When AI labs partner with the world's largest consulting firms, it's a smart distribution play. But it also narrows the advice before the conversation begins.
Last week the Wall Street Journal ran a piece with a headline that made me pause mid-scroll: "AI Needs Management Consultants After All." The gist: OpenAI and Anthropic are striking deals with major consulting firms — from management consultancies like McKinsey and BCG to Big Four firms like Accenture and Deloitte — to push AI adoption into the enterprise. The consulting firms bring the client relationships, the change management muscle, the industry fluency. The AI labs bring the models.
It's a smart play. Genuinely brilliant, actually. If you're an AI company trying to reach thousands of large enterprises simultaneously, you don't hire thousands of salespeople. You partner with organizations that already sit in those boardrooms every day. It's a distribution strategy disguised as a consulting partnership, and it solves a real problem: most companies want to adopt AI but don't know where to start or who to trust.

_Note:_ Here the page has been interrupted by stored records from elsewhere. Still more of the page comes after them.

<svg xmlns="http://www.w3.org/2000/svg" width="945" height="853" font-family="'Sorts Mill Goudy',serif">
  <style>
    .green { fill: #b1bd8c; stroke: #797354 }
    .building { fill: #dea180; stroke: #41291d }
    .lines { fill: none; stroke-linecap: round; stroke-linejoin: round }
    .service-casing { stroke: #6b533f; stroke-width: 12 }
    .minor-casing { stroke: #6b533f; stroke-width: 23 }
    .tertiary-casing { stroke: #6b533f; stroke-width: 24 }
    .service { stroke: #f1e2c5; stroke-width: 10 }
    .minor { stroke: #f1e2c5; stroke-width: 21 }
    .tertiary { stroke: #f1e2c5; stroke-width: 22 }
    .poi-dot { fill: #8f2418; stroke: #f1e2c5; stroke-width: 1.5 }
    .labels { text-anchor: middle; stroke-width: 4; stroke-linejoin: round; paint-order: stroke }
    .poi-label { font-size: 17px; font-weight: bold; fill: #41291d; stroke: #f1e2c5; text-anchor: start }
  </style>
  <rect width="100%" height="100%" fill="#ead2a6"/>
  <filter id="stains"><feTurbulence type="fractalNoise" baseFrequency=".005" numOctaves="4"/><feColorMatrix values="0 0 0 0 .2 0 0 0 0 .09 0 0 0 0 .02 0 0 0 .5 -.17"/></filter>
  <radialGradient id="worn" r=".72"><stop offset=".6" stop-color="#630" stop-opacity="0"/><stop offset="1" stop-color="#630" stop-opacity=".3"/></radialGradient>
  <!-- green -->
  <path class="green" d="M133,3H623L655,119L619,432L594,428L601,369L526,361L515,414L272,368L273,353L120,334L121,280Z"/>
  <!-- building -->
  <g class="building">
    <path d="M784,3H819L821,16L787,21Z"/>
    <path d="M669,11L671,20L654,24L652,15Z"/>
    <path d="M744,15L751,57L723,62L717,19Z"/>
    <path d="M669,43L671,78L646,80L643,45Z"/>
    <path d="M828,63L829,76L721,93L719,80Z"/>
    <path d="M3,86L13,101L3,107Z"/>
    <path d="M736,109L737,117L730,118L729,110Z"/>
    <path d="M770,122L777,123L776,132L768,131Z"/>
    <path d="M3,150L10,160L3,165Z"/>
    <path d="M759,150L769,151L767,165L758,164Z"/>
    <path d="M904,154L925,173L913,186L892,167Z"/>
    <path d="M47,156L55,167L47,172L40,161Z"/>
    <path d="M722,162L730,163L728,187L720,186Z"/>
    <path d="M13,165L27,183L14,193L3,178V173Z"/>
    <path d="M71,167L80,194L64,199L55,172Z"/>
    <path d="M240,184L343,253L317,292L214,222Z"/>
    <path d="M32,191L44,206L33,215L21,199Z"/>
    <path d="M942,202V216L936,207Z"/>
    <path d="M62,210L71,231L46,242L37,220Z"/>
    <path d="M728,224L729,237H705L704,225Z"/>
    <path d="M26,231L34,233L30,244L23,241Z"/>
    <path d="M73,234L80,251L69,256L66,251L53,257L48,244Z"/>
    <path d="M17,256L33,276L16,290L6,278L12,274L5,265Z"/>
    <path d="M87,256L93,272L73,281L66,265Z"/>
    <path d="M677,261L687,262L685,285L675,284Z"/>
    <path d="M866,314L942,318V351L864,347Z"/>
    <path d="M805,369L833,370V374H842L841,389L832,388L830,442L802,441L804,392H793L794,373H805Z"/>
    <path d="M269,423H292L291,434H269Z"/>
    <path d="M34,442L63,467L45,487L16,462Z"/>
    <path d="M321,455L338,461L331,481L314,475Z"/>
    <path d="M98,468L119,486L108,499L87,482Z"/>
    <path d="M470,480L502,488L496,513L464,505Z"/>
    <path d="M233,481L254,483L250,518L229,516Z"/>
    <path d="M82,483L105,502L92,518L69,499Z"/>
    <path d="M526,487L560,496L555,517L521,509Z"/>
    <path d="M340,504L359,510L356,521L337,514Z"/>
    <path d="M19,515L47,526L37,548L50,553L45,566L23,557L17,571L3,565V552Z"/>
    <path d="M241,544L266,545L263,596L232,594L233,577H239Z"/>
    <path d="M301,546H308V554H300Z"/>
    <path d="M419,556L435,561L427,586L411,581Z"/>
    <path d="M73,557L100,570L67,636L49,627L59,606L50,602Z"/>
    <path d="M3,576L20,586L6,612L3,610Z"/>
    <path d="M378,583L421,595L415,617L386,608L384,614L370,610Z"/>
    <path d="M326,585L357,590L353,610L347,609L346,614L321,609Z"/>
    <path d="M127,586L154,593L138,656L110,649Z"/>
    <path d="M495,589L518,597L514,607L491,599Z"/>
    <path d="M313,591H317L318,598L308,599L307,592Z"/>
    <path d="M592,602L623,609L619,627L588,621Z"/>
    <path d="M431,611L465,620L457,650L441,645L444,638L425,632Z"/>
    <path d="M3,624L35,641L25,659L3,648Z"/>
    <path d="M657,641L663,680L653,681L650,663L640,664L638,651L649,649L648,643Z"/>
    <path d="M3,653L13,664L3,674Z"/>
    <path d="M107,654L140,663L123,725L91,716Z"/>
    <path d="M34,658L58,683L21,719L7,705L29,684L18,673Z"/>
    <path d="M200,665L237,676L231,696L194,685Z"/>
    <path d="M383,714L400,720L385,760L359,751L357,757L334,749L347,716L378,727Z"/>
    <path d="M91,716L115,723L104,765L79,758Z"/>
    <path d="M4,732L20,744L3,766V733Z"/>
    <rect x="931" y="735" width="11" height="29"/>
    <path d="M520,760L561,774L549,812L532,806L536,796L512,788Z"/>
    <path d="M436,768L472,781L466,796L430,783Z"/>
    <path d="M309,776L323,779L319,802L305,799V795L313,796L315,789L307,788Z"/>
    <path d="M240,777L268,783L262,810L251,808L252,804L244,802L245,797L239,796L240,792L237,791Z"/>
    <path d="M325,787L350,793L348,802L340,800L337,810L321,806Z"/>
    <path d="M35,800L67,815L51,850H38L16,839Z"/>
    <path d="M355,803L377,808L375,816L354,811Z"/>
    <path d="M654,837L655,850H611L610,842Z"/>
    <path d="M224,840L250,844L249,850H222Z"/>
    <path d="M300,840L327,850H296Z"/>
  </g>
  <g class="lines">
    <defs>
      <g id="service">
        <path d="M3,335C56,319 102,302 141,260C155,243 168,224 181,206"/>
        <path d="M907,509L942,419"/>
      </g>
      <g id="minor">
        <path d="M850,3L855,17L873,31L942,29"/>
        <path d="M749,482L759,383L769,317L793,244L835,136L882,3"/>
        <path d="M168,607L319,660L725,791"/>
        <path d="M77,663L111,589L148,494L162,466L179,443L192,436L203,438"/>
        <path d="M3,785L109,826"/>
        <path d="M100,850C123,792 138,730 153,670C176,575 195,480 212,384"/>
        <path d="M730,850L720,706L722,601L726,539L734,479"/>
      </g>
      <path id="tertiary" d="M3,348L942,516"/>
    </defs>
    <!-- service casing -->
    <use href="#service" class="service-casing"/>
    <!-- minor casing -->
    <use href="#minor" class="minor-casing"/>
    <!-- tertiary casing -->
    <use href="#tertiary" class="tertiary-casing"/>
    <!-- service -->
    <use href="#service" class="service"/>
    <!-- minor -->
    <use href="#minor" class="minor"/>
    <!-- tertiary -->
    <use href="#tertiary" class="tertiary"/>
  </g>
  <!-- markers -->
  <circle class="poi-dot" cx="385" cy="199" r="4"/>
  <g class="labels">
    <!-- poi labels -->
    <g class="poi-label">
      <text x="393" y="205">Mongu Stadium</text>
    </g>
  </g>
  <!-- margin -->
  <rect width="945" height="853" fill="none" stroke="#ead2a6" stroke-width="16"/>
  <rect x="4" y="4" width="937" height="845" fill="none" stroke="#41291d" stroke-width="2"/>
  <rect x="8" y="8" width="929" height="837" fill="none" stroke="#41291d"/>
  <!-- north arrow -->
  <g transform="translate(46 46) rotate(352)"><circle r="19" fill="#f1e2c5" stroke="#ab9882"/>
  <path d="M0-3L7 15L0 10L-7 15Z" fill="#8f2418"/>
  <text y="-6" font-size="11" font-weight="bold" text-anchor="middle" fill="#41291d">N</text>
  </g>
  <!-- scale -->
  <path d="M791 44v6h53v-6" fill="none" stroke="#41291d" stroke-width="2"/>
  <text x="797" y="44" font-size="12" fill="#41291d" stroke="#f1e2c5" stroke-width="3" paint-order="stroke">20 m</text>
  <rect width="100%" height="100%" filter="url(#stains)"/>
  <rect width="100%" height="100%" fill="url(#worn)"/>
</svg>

But here's where it gets interesting.
When your consulting partner is contractually aligned with one model provider, the advice starts to narrow before the conversation even begins. The recommendation becomes Claude or GPT — not because it's the best fit for your specific workflows, your data architecture, your regulatory environment — but because that's the product the partnership was built to sell. The consultant's job shifts, subtly, from solving your problem to deploying their partner's solution.
Enterprise AI done well often means stitching together multiple models, or building something bespoke, or concluding that the best answer for a given workflow isn't a large language model at all.
And that's a meaningful distinction. Enterprise AI done well often means stitching together multiple models, or building something bespoke, or concluding that the best answer for a given workflow isn't a large language model at all. That kind of thinking requires independence. It requires advisors whose economics aren't tied to any single provider's adoption targets.
I want to be clear: I admire what Anthropic has built (we work with Claude every day). And the WSJ piece speaks to something real — the complexity of enterprise AI adoption is significant enough that even the labs themselves can't do it alone. That's a validation of the entire consulting layer. The question is whether the consulting layer can stay objective when it's funded by the technology it's supposed to evaluate.
For any organization reading this and wondering what it means for you: ask your advisor who's paying them. Not in a cynical way — in a practical one. The best AI strategy starts with your operations, your customers, your constraints. It ends with the right tools for the job, however many vendors that involves. If the answer is always the same product, that should tell you something about the process, not the product.
Choose advisors who work on your behalf.